● **Required actions**
1) Print everything in the CoreData Swift Package post from "File -> New" down to "the Persistence module.".
2) Name every file that the CoreData Swift Package post mentions by its file name.
3) Shorten the paragraph of the CoreData Swift Package post that begins "If you build now" while keeping its main facts.

Putting your CoreData stack into a Swift Package

I'm really excited at how easy it has become to divide a project up into local Swift Packages. Indeed it's becoming best-practice to do so:

I found there were a few hitches when adapting the default Xcode "Swift with CoreData" template to place the persistence aspects in its own Swift Package.

Assuming the starting state of a new Xcode project with "Use Core Data" checked, here's what you must do to shift the CoreData stack into a Persistence package:

File -> New -> Package, and create a Persistence package in your project:

Don't forget to add Persistence to your main app target in the "Frameworks, Libraries, and Embedded Content" panel:

Next, replace the boilerplate Persistence.swift file that Xcode added to the package with the CoreData boilerplate file. Also, move the CoreData model (e.g. Example.xcdatamodeld) into the same folder.

If you build now, there will be some compile errors about ContentView.swift:88:59 Cannot find 'PersistenceController' in scope etc. This is because we need to make the members (var, func etc) of our Persistence.swift file public, so that they're visible outside the Persistence module.

Build again - ah, you also need to add import Persistence to your ContentView.swift and ExampleApp.swift.

That gets rid of all build errors, except one:

This stumped me for a while because all the boilerplate code we started with is now linked up, yet Item (the boilerplate model class) apparently no longer conforms to Identifiable.

Actually, the Model class that Xcode automatically generates for your CoreData entities apparently gets generated with Identifiable conformance when it's used in a SwiftUI project, yet does not when it's sitting inside a Swift package. And because of that firewall between the main app target and the swift package, it doesn't seem to know to do that now.

Dataset entries:
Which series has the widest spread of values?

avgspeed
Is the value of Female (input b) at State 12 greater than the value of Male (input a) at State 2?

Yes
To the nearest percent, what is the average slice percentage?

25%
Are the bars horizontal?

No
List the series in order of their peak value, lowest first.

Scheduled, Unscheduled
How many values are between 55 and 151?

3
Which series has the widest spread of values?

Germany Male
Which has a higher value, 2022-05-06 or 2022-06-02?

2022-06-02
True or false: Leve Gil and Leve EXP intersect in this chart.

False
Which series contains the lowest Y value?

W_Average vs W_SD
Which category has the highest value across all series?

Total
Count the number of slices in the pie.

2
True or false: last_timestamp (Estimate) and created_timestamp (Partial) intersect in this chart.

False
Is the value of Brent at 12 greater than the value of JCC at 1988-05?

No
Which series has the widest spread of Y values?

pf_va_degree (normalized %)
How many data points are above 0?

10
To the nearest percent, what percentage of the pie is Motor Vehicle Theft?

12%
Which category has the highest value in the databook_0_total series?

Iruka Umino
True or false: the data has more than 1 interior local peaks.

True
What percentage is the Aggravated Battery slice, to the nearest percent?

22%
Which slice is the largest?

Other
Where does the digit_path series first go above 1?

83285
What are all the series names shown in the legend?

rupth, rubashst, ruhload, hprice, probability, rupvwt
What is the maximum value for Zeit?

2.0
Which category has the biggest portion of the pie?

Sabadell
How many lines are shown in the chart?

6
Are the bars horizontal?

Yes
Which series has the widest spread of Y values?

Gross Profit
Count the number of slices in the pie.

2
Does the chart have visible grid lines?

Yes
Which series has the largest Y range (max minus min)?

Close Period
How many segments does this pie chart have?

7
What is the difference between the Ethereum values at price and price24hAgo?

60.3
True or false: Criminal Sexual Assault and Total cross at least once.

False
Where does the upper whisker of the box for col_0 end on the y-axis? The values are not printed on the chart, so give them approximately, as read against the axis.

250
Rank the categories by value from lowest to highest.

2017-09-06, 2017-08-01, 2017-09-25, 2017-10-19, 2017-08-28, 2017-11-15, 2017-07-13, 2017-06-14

● **Exercise responses**
1)
File -> New -> Package, and create a Persistence package in your project:

Don't forget to add Persistence to your main app target in the "Frameworks, Libraries, and Embedded Content" panel:

Next, replace the boilerplate Persistence.swift file that Xcode added to the package with the CoreData boilerplate file. Also, move the CoreData model (e.g. Example.xcdatamodeld) into the same folder.

If you build now, there will be some compile errors about ContentView.swift:88:59 Cannot find 'PersistenceController' in scope etc. This is because we need to make the members (var, func etc) of our Persistence.swift file public, so that they're visible outside the Persistence module.

2) Persistence.swift, Example.xcdatamodeld, ContentView.swift, ExampleApp.swift

3) Building at this stage produces compile errors such as "Cannot find 'PersistenceController' in scope" in ContentView.swift. To fix them, make the members of Persistence.swift public so they are visible outside the Persistence module.